4) revitalize democracy as "associated living" (a la Dewey) and encourage public forums (discussion groups, book clubs, etc.) that are broadly educative.

It would be interesting to see how liberal arts learning and vocational training would sort itself out if all four elements mentioned above were in place.

KIPP and Career Building

The Hess interview came on the heels of Feinberg’s announcement that his role in KIPP Houston would change. As KIPP continues to go “Turbo” (with a goal to enroll 10 percent of all the students in Houston), Feinberg will shift from operations to fundraising, advocacy and external relations. His new role smacks a bit of “empire-building” though Feinberg describes it differently.

Using FedEx and the USPS as an analogy, Feinberg argues that once KIPP claims a 10% market share, the schools in Houston will reach a tipping point and have to become more like KIPP. His theory is that folks in Houston will become more vocal and demand better schools as they get left out of the KIPP lottery. And that once the public demands better, the public schools will find a way to improve graduation rates, etc. (The implication of course, is that they could do better now; they just don’t because ….?)

Feinberg notes that KIPP schools in Houston turn down 80 % of those who want to come. He seems to think that this is indicative of near universal dissatisfaction with the public schools but his numbers don’t match up. He says that “winning the lottery to come to KIPP is literally winning the lottery.” The undermeaning seems to be one’s life chances are severely diminished if one doesn’t get KIPPed.

I don’t dispute Feinberg’s figures, but I do wonder if those figures say what he thinks they do. If things are so bad and KIPP is so good, why don’t the other 170,000+ parents in Houston want their kids in KIPP schools? I can think of two reasons: 1) parents are generally happy with their child’s education, or 2) KIPP has already tapped the activist get-the-edge-for-my-kid parent population and will stop before they encounter the reality that public school educators know only too well – that too many parents are too busy or too scared or too unprepared to take an active, constructive role in their child’s education.

Of course, Feinberg’s job shift reveals something very important about these publicly funded private schools.

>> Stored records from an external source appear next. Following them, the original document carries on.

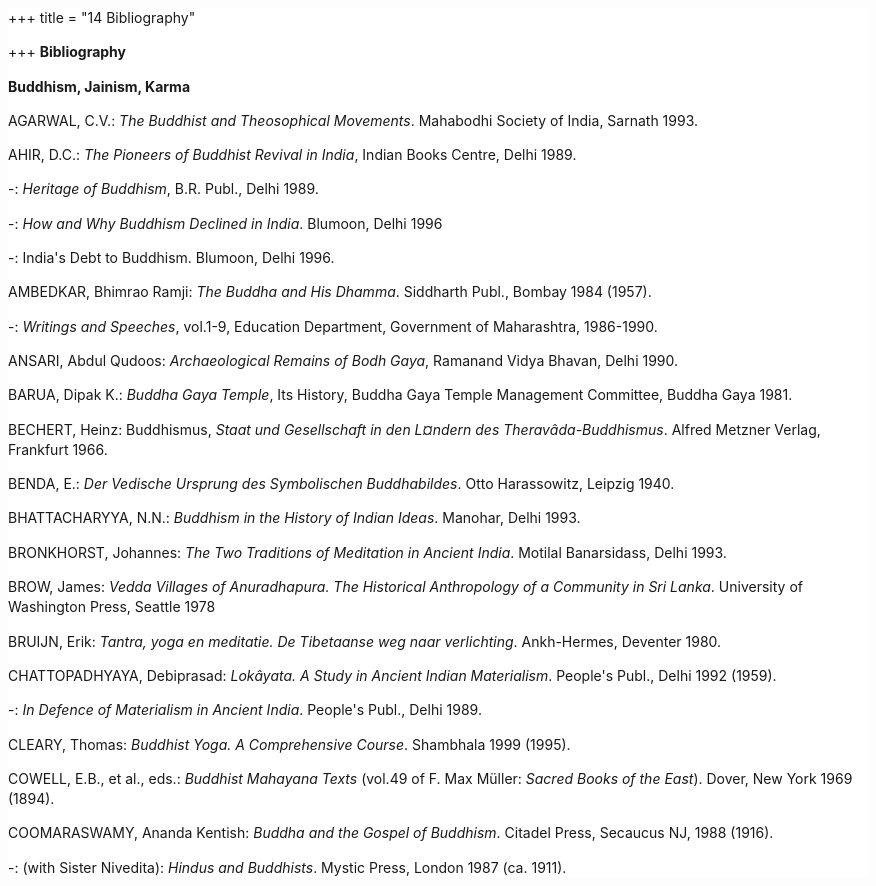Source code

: +++
title = "14 Bibliography"

+++
**Bibliography**

**Buddhism, Jainism, Karma**

AGARWAL, C.V.: *The Buddhist and Theosophical Movements*.  Mahabodhi Society of India, Sarnath 1993.

AHIR, D.C.: *The Pioneers of Buddhist Revival in India*, Indian Books Centre, Delhi 1989.

-: *Heritage of Buddhism*, B.R. Publ., Delhi 1989.

-: *How and Why Buddhism Declined in India*. Blumoon, Delhi 1996 

-: India's Debt to Buddhism. Blumoon, Delhi 1996.

AMBEDKAR, Bhimrao Ramji: *The Buddha and His Dhamma*.  Siddharth Publ., Bombay 1984 (1957).

-: *Writings and Speeches*, vol.1-9, Education Department, Government of
Maharashtra, 1986-1990.

ANSARI, Abdul Qudoos: *Archaeological Remains of Bodh Gaya*, Ramanand Vidya Bhavan, Delhi 1990.

BARUA, Dipak K.: *Buddha Gaya Temple*, Its History, Buddha Gaya Temple Management Committee, Buddha Gaya 1981.

BECHERT, Heinz: Buddhismus, *Staat und Gesellschaft in den L¤ndern des Theravâda-Buddhismus*. Alfred Metzner Verlag, Frankfurt 1966.

BENDA, E.: *Der Vedische Ursprung des Symbolischen Buddhabildes*.  Otto Harassowitz, Leipzig 1940.

BHATTACHARYYA, N.N.: *Buddhism in the History of Indian Ideas*. Manohar, Delhi 1993.

BRONKHORST, Johannes: *The Two Traditions of Meditation in Ancient India*.  Motilal Banarsidass, Delhi 1993.

BROW, James: *Vedda Villages of Anuradhapura.  The Historical Anthropology of a Community in Sri Lanka*.  University of Washington Press, Seattle 1978

BRUIJN, Erik: *Tantra, yoga en meditatie.  De Tibetaanse weg naar verlichting*.  Ankh-Hermes, Deventer 1980.

CHATTOPADHYAYA, Debiprasad: *Lokâyata.  A Study in Ancient Indian Materialism*.  People's Publ., Delhi 1992 (1959).

-: *In Defence of Materialism in Ancient India*.  People's Publ., Delhi
1989. 

CLEARY, Thomas: *Buddhist Yoga. A Comprehensive Course*.  Shambhala 1999 (1995).

COWELL, E.B., et al., eds.: *Buddhist Mahayana Texts* (vol.49 of F. Max Müller: *Sacred Books of the East*).  Dover, New York 1969 (1894).

COOMARASWAMY, Ananda Kentish: *Buddha and the Gospel of Buddhism*. Citadel Press, Secaucus NJ, 1988 (1916).

-: (with Sister Nivedita): *Hindus and Buddhists*.  Mystic Press, London
1987 (ca. 1911).
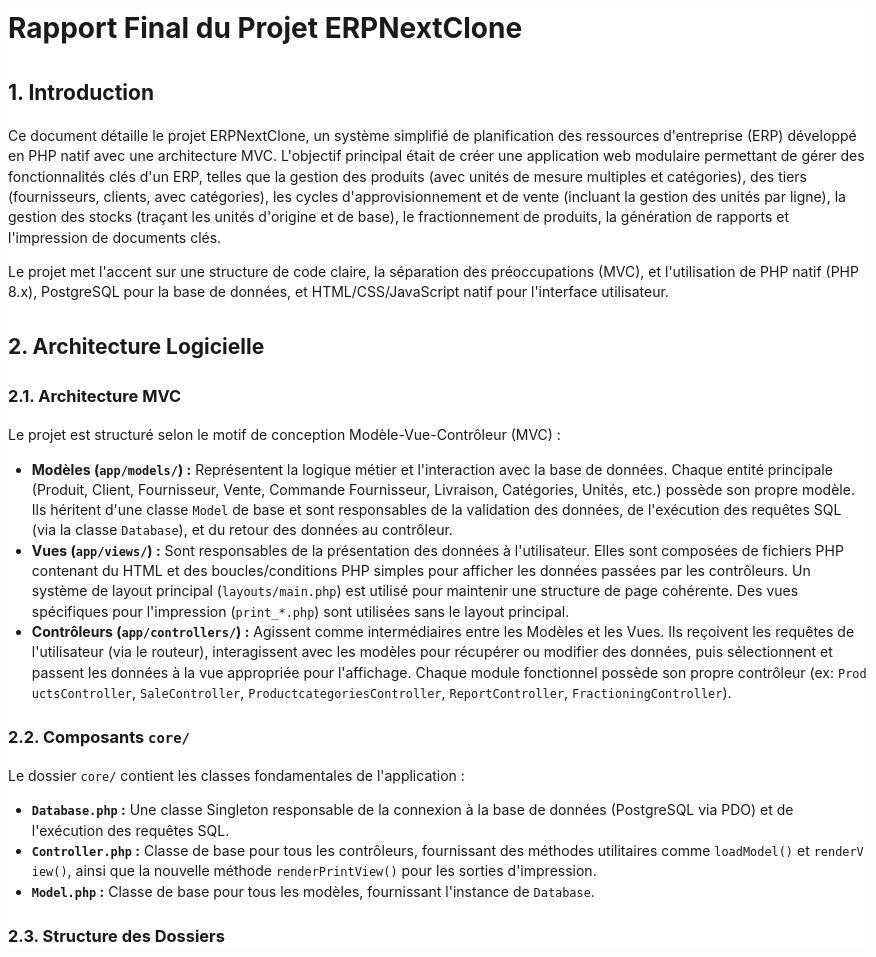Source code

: # Rapport Final du Projet ERPNextClone

## 1. Introduction

Ce document détaille le projet ERPNextClone, un système simplifié de planification des ressources d'entreprise (ERP) développé en PHP natif avec une architecture MVC. L'objectif principal était de créer une application web modulaire permettant de gérer des fonctionnalités clés d'un ERP, telles que la gestion des produits (avec unités de mesure multiples et catégories), des tiers (fournisseurs, clients, avec catégories), les cycles d'approvisionnement et de vente (incluant la gestion des unités par ligne), la gestion des stocks (traçant les unités d'origine et de base), le fractionnement de produits, la génération de rapports et l'impression de documents clés.

Le projet met l'accent sur une structure de code claire, la séparation des préoccupations (MVC), et l'utilisation de PHP natif (PHP 8.x), PostgreSQL pour la base de données, et HTML/CSS/JavaScript natif pour l'interface utilisateur.

## 2. Architecture Logicielle

### 2.1. Architecture MVC

Le projet est structuré selon le motif de conception Modèle-Vue-Contrôleur (MVC) :

*   **Modèles (`app/models/`) :** Représentent la logique métier et l'interaction avec la base de données. Chaque entité principale (Produit, Client, Fournisseur, Vente, Commande Fournisseur, Livraison, Catégories, Unités, etc.) possède son propre modèle. Ils héritent d'une classe `Model` de base et sont responsables de la validation des données, de l'exécution des requêtes SQL (via la classe `Database`), et du retour des données au contrôleur.
*   **Vues (`app/views/`) :** Sont responsables de la présentation des données à l'utilisateur. Elles sont composées de fichiers PHP contenant du HTML et des boucles/conditions PHP simples pour afficher les données passées par les contrôleurs. Un système de layout principal (`layouts/main.php`) est utilisé pour maintenir une structure de page cohérente. Des vues spécifiques pour l'impression (`print_*.php`) sont utilisées sans le layout principal.
*   **Contrôleurs (`app/controllers/`) :** Agissent comme intermédiaires entre les Modèles et les Vues. Ils reçoivent les requêtes de l'utilisateur (via le routeur), interagissent avec les modèles pour récupérer ou modifier des données, puis sélectionnent et passent les données à la vue appropriée pour l'affichage. Chaque module fonctionnel possède son propre contrôleur (ex: `ProductsController`, `SaleController`, `ProductcategoriesController`, `ReportController`, `FractioningController`).

### 2.2. Composants `core/`

Le dossier `core/` contient les classes fondamentales de l'application :

*   **`Database.php` :** Une classe Singleton responsable de la connexion à la base de données (PostgreSQL via PDO) et de l'exécution des requêtes SQL.
*   **`Controller.php` :** Classe de base pour tous les contrôleurs, fournissant des méthodes utilitaires comme `loadModel()` et `renderView()`, ainsi que la nouvelle méthode `renderPrintView()` pour les sorties d'impression.
*   **`Model.php` :** Classe de base pour tous les modèles, fournissant l'instance de `Database`.

### 2.3. Structure des Dossiers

They rely not only on state charter subsidies but also governmental grants (“advocacy”) and private donations (“fundraising” and “external relations”) from folks who support the breakdown of the public school system. In an age of decreased governmental spending, Feinberg’s new job is to take a larger piece of the pie away from public schools.

[This is one not so secret secret of Teach for America’s success as well (besides skimming off the cream from the top of the academic jug). Funding from private sources and federal grants has enabled TFA to offer candidates intensive coaching, something that all teachers need but most graduates of traditional programs don’t get.]

So we are left to follow KIPP’s progress toward 10% enrollment and Feinberg’s progress toward his vision of educational success. I wish him well in finding the “right people” to lead and staff his schools. I agree with him that the key to strong schools is inspired leadership and inspirational teachers. But after 30 years in the business, I know how hard it is to find and identify those people. And I am not yet ready to cede the fate of the Houston public schools to his empire. I wish him well as he pursues his career path, but I see no reason to shift public money away from the other 90% of school students to make his dream for himself come true.